_YOUR GOAL:_ Leave the pictures aside. Retype exactly the lines from the top of the data below through the one holding "right, bottom; pixels)".

_RECORDS PROVIDED:_
________________________________________

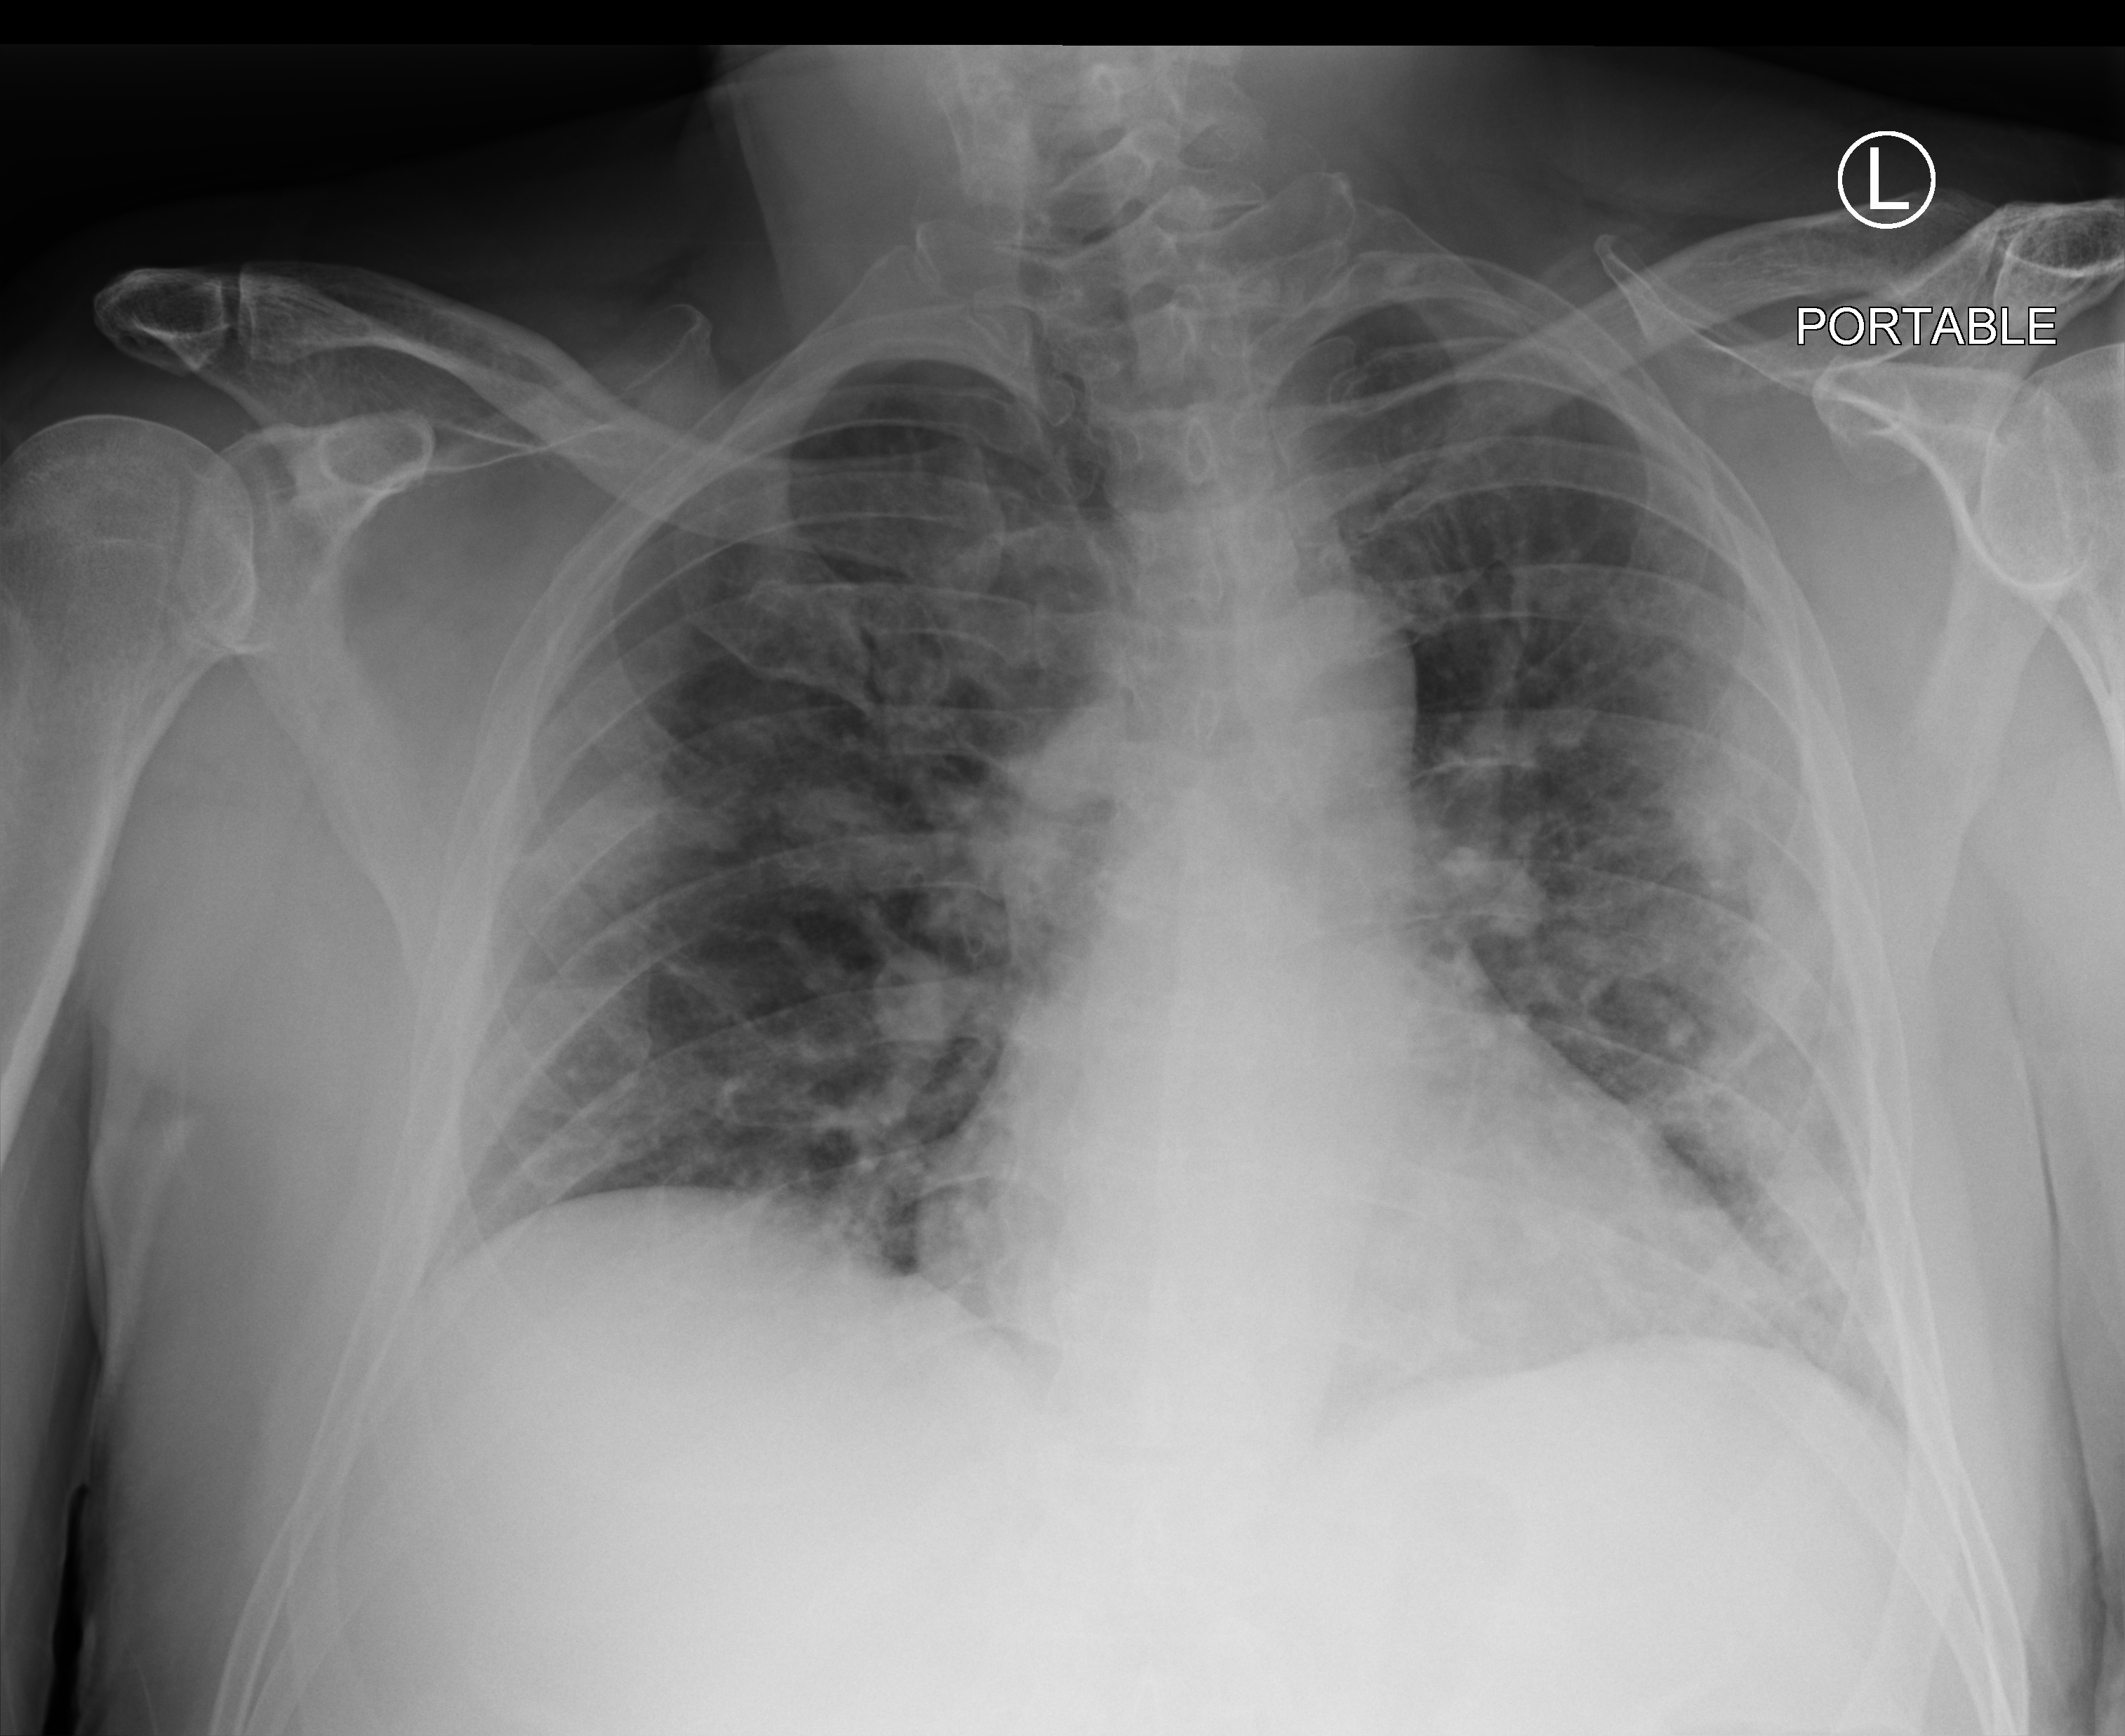
Portable chest radiograph; anteroposterior (AP) projection. Male patient hospitalised with COVID-19, age 18–59 years.
From the hospital-stay record, not from the radiograph (when in the stay this image was taken is not recorded): hypertension (admission record): yes; admitted to intensive care during this hospital stay: yes.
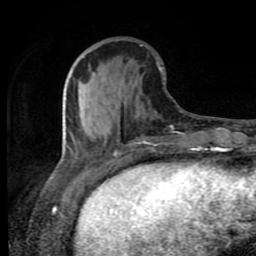
Breast MRI (dynamic contrast-enhanced), one axial slice; position 31 of 80 along the scan axis; cropped to one breast; dynamic contrast-enhanced series, time point 2 of 8 at this slice position (early post-contrast); 1.5 T; TE 4.2 ms, TR 7 ms; 2 mm slice thickness; 256 × 256 image matrix, field of view 160 × 160 mm. Female patient.
Outlined on this slice (semi-automatically segmented with operator editing):
- enhancing-tissue mask used for the functional tumour volume (all voxels passing the contrast-enhancement thresholds inside the analysis volume; usually the tumour): bounding box <65,56,193,148> (left, top, right, bottom; pixels)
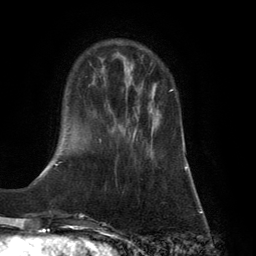
Breast MRI (dynamic contrast-enhanced), one axial slice. Position 38 of 134 along the scan axis. Cropped to one breast. Dynamic contrast-enhanced series, time point 2 of 6 at this slice position (early post-contrast). 3 T. TE 2.8 ms, TR 7.9 ms. 1.2 mm slice thickness. 256 × 256 image matrix, field of view 180 × 180 mm. Female patient.
Structures marked on this image (semi-automatic segmentation, software-assisted and operator-edited):
- enhancing-tissue mask used for the functional tumour volume (all voxels passing the contrast-enhancement thresholds inside the analysis volume; usually the tumour): bounding box [x1, y1, x2, y2] px = [132, 90, 173, 141]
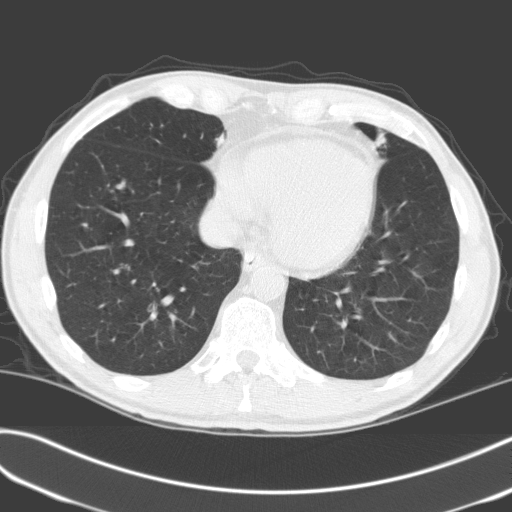
Low-dose screening chest CT, one axial slice; position 54 of 170 along the scan axis; lung window (W 1500 / L -600 HU); 3.2 mm slice thickness; 512 × 512 image matrix, field of view 351 × 351 mm.
Annotated regions visible in this slice (manually delineated by an expert):
- lesion 1 (tumor, upper lobe of left lung): box from (x=372, y=133) to (x=386, y=147) px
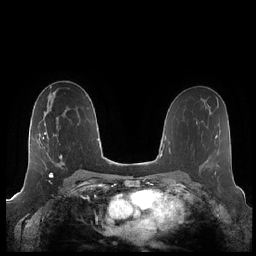
Breast MRI (dynamic contrast-enhanced), one axial slice; slice 120 of 248 in the series (ordered by position); dynamic contrast-enhanced series, time point 2 of 7 at this slice position (early post-contrast); 1.5 T; TE 1.9 ms, TR 4.1 ms; 0.8 mm slice thickness; 256 × 256 image matrix, field of view 340 × 340 mm. Female patient.
Outlined on this slice (semi-automatically segmented with operator editing):
- enhancing-tissue mask used for the functional tumour volume (all voxels passing the contrast-enhancement thresholds inside the analysis volume; usually the tumour): bounding box (x1, y1, x2, y2) in pixels: (43, 118, 76, 175)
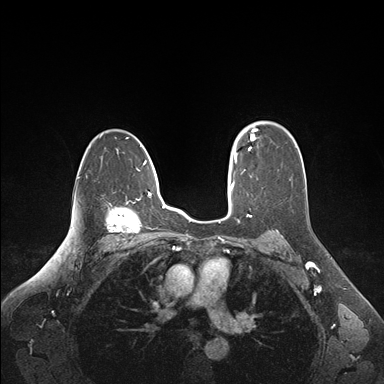
Breast MRI (dynamic contrast-enhanced), one axial slice. Position 113 of 176 along the scan axis. Dynamic contrast-enhanced series, time point 2 of 6 at this slice position (early post-contrast). 1.5 T. TE 1.6 ms, TR 4.2 ms. 384 × 384 image matrix. Female patient.
Structures marked on this image (semi-automatically segmented with operator editing):
- enhancing-tissue mask used for the functional tumour volume (all voxels passing the contrast-enhancement thresholds inside the analysis volume; usually the tumour): bounding box [x1, y1, x2, y2] px = [235, 128, 256, 161]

________________________________________

_WRITTEN RESPONSE:_
Portable chest radiograph; anteroposterior (AP) projection. Male patient hospitalised with COVID-19, age 18–59 years.
From the hospital-stay record, not from the radiograph (when in the stay this image was taken is not recorded): hypertension (admission record): yes; admitted to intensive care during this hospital stay: yes.
Breast MRI (dynamic contrast-enhanced), one axial slice; position 31 of 80 along the scan axis; cropped to one breast; dynamic contrast-enhanced series, time point 2 of 8 at this slice position (early post-contrast); 1.5 T; TE 4.2 ms, TR 7 ms; 2 mm slice thickness; 256 × 256 image matrix, field of view 160 × 160 mm. Female patient.
Outlined on this slice (semi-automatically segmented with operator editing):
- enhancing-tissue mask used for the functional tumour volume (all voxels passing the contrast-enhancement thresholds inside the analysis volume; usually the tumour): bounding box <65,56,193,148> (left, top, right, bottom; pixels)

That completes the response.